What's the issue?
Concerns over labour rights abuses in the Gulf have hit the international spotlight in recent years, linked to Qatar's unprecedented construction boom for the 2022 FIFA World Cup and Abu Dhabi's Saadiyat Island.
The workforce for these massive construction projects largely consists of migrant workers from countries in South and Southeast Asia and increasingly, Africa. These workers are vulnerable to exploitation under the visa sponsorship system, which governs the recruitment, employment, and residency of migrant workers in host countries.
Examples of the abuses faced by migrant workers include late and non-payment of wages, high recruitment fees, passport retention, restrictions on freedom of movement and association, and harsh working and living conditions.
The construction industry has managed to avoid being at the centre of reporting on this issue, but reports in the last few years have tied allegations of labour violations and mistreatment to multinational firms working on Qatar's Khalifa Stadium and other large-scale projects in the region.
What we did
In 2016 we asked 100 construction companies with operations in Qatar and the UAE to complete a survey on the action they were taking to protect migrant workers on their projects. Only a handful of companies responded with information on the actions they were taking to protect workers' rights, signifying an endemic lack of commitment.
What has changed
In the last two years several changes have taken place in the region that should have spurred construction companies to act on workers' rights.

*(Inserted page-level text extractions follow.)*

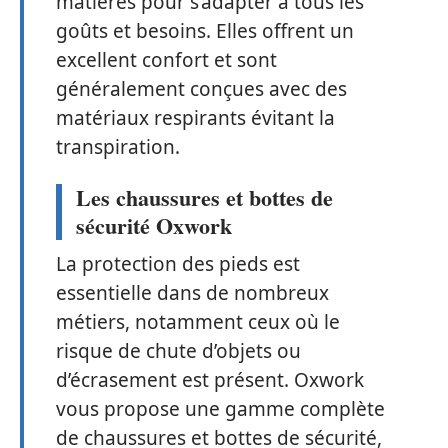
matières pour s’adapter à tous les
goûts et besoins. Elles offrent un
excellent confort et sont
généralement conçues avec des
matériaux respirants évitant la
transpiration.
Les chaussures et bottes de
sécurité Oxwork
La protection des pieds est
essentielle dans de nombreux
métiers, notamment ceux où le
risque de chute d’objets ou
d’écrasement est présent. Oxwork
vous propose une gamme complète
de chaussures et bottes de sécurité,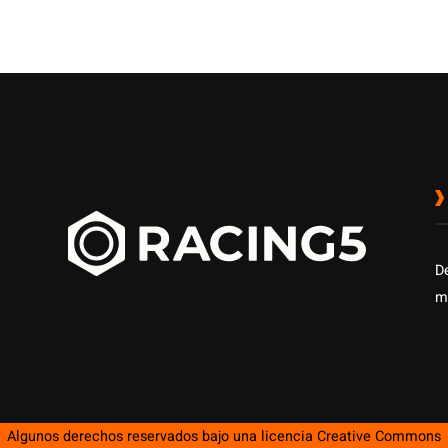
D
m
Algunos derechos reservados bajo una licencia
Creative Commons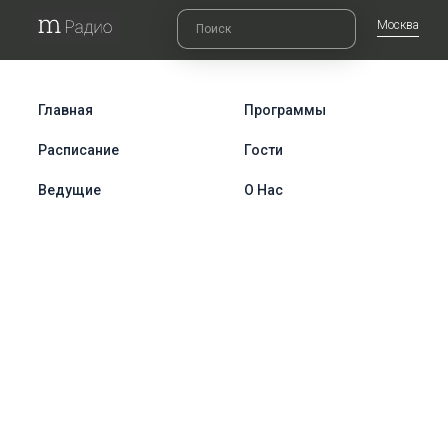
Москва
Главная
Программы
Расписание
Гости
Ведущие
О Нас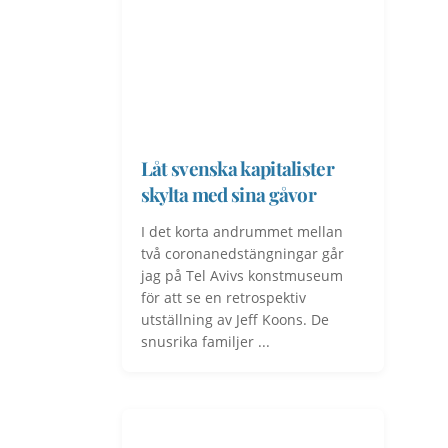
Låt svenska kapitalister
skylta med sina gåvor
I det korta andrummet mellan
två coronanedstängningar går
jag på Tel Avivs konstmuseum
för att se en retrospektiv
utställning av Jeff Koons. De
snusrika familjer ...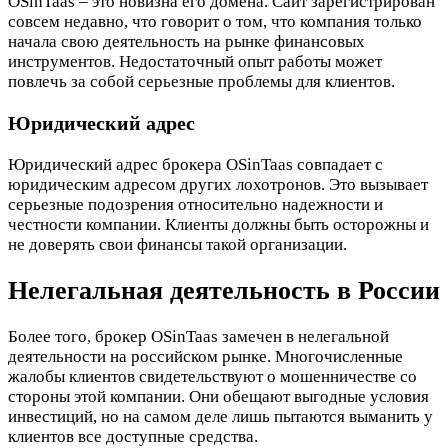
OSinTaas – это новизна его домена. Сайт зарегистрирован
совсем недавно, что говорит о том, что компания только
начала свою деятельность на рынке финансовых
инструментов. Недостаточный опыт работы может
повлечь за собой серьезные проблемы для клиентов.
Юридический адрес
Юридический адрес брокера OSinTaas совпадает с
юридическим адресом других лохотронов. Это вызывает
серьезные подозрения относительно надежности и
честности компании. Клиенты должны быть осторожны и
не доверять свои финансы такой организации.
Нелегальная деятельность в России
Более того, брокер OSinTaas замечен в нелегальной
деятельности на российском рынке. Многочисленные
жалобы клиентов свидетельствуют о мошенничестве со
стороны этой компании. Они обещают выгодные условия
инвестиций, но на самом деле лишь пытаются выманить у
клиентов все доступные средства.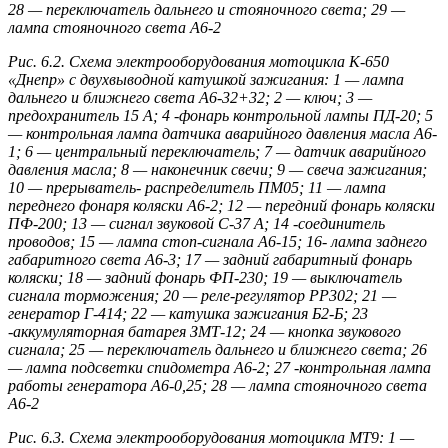
28 — переключатель дальнего и стояночного света; 29 —
лампа стояночного света А6-2
Рис. 6.2. Схема электрооборудования мотоцикла К-650
«Днепр» с двухвыводной катушкой зажигания: 1 — лампа
дальнего и ближнего света А6-32+32; 2 — ключ; 3 —
предохранитель 15 А; 4 -фонарь контрольной лампы ПД-20; 5
— контрольная лампа датчика аварийного давления масла A6-
1; 6 — центральный переключатель; 7 — датчик аварийного
давления масла; 8 — наконечник свечи; 9 — свеча зажигания;
10 — прерыватель- распределитель ПМ05; 11 — лампа
переднего фонаря коляски А6-2; 12 — передний фонарь коляски
ПФ-200; 13 — сигнал звуковой С-37 А; 14 -соединитель
проводов; 15 — лампа стоп-сигнала А6-15; 16- лампа заднего
габаритного света А6-3; 17 — задний габаритный фонарь
коляски; 18 — задний фонарь ФП-230; 19 — выключатель
сигнала торможения; 20 — реле-регулятор РР302; 21 —
генератор Г-414; 22 — катушка зажигания Б2-Б; 23
-аккумуляторная батарея ЗМТ-12; 24 — кнопка звукового
сигнала; 25 — переключатель дальнего и ближнего света; 26
— лампа подсветки спидометра А6-2; 27 -контрольная лампа
работы генератора А6-0,25; 28 — лампа стояночного света
А6-2
Рис. 6.3. Схема электрооборудования мотоцикла МТ9: 1 —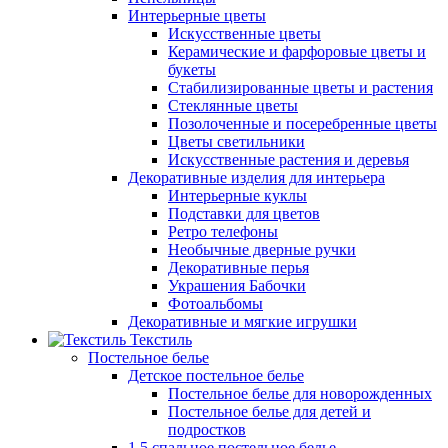
Интерьерные цветы
Искусственные цветы
Керамические и фарфоровые цветы и
букеты
Стабилизированные цветы и растения
Стеклянные цветы
Позолоченные и посеребренные цветы
Цветы светильники
Искусственные растения и деревья
Декоративные изделия для интерьера
Интерьерные куклы
Подставки для цветов
Ретро телефоны
Необычные дверные ручки
Декоративные перья
Украшения Бабочки
Фотоальбомы
Декоративные и мягкие игрушки
Текстиль
Постельное белье
Детское постельное белье
Постельное белье для новорожденных
Постельное белье для детей и
подростков
1,5 спальное постельное белье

Qatar has committed to reforming its labour laws to enhance the protection of migrant workers, in cooperation with the International Labour Organization. The UAE, meanwhile, has introduced initiatives such as the annual Taqdeer Award for strong labour performance in the construction industry. Clients, including Qatar Foundation, the Supreme Committee for Delivery & Legacy, Expo 2020 and the Tourism Development & Investment Company have introduced heightened and contractually-binding standards of worker welfare for contractors hired on their projects. At a global level, six engineering and construction companies have established the business coalition Building Responsibly to raise the standards of worker welfare in the industry, recently launching 10 key principles for companies to commit to and abide by.
In view of these developments, we are asking 50 companies with operations in Qatar and the UAE questions on how they are tackling the risks to migrant workers' rights in their operations and supply chains and will assess improvements in the sector since our 2016 survey.